The Columbus Dispatch editorial board has strongly supported expanding Medicaid in Ohio, citing a flawed Health Policy Institute of Ohio (HPIO) study in a January 23 endorsement and cheering Governor John Kasich’s decision to pursue the expansion in a February 10 column.

The Dispatch endorsement of Medicaid expansion, which was subtitled, “Widening eligibility would help hospitals, cover more of the uninsured,” lavished praise on the Kasich administration but expressed no concern over the national debt or the federal government’s ability to shoulder billions per year in increased spending.

“With people such as Ohio Medicaid director John McCarthy and Greg Moody, director of the Office of Health Transformation, Kasich has assembled a richly talented, creative and practical health-care-policy team far exceeding that of his predecessor,” the Dispatch editors concluded. “They know how to provide better health-care services to more Ohioans while respecting and often improving the bottom line.
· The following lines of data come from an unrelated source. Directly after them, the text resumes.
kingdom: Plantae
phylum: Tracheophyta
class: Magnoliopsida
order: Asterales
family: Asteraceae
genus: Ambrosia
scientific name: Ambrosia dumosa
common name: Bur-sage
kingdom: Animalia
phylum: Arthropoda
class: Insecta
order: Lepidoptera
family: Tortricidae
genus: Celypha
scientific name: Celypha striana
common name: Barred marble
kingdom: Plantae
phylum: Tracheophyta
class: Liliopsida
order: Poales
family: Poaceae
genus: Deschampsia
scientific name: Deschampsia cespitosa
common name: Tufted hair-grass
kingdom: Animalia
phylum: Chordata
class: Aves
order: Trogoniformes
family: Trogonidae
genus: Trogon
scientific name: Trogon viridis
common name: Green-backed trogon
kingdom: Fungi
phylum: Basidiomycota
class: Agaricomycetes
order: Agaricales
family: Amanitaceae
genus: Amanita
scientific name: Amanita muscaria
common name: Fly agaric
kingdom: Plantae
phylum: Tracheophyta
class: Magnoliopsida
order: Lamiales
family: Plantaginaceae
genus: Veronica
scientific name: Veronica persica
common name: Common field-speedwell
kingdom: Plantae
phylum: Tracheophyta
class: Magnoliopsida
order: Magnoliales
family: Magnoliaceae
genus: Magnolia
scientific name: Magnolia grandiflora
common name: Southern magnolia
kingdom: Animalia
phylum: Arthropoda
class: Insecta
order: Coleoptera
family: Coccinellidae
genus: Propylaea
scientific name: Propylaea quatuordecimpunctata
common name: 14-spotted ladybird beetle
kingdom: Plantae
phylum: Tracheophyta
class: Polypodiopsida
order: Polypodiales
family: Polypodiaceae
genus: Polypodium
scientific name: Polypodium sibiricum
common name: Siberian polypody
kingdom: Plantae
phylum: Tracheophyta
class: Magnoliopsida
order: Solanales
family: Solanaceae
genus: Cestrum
If Kasich and his team decide an expansion makes sense, Ohioans can trust that it would be a sound, well-considered plan built for the long term.”

After Governor Kasich, a Republican, included the Patient Protection and Affordable Care Act (PPACA) Medicaid expansion in his budget plan released February 4, the Dispatch editorial board was practically giddy.

“In pursuing an expansion of Medicaid under the federal health-care overhaul, Gov. John Kasich wisely is putting pragmatism before party and ideology,” the editors wrote in the opening sentence of a February 10 column titled, “Kasich’s Medicaid plan makes sense.”

The editors continued, “Kasich has made his opposition to the Affordable Care Act plain, but he understands that it is now a fact of life. Any responsible leader also can see that the terms of the expansion will benefit Ohio.”

Still betraying no shred of concern about America’s $16.7 trillion national debt, the Dispatch editors wagged a rhetorical finger at opponents of the PPACA Medicaid expansion.

“Such purists generally aren’t responsible for the economic well-being of entire states,” they wrote. “They tend not to be elected to high office, because most voters prefer politicians interested in solving problems in the world as it exists, not as they believe it should be.”

“Kasich also can be commended for spearheading an effort by Republican governors to negotiate with the White House on making the terms of the Medicaid expansion more flexible,” the Dispatch editorial board added – as if a White House that has overseen routine $1 trillion annual deficits can be trusted to make sustainable fiscal decisions.

The Dispatch editors concluded, “That’s the sort of common-sense problem solving Americans are hungry for.”

The editorial board’s support for deeper deficits and bigger government by way of the PPACA Medicaid expansion has been accompanied by Dispatch Senior Editor Joe Hallett’s ridicule of groups opposing Kasich on the issue.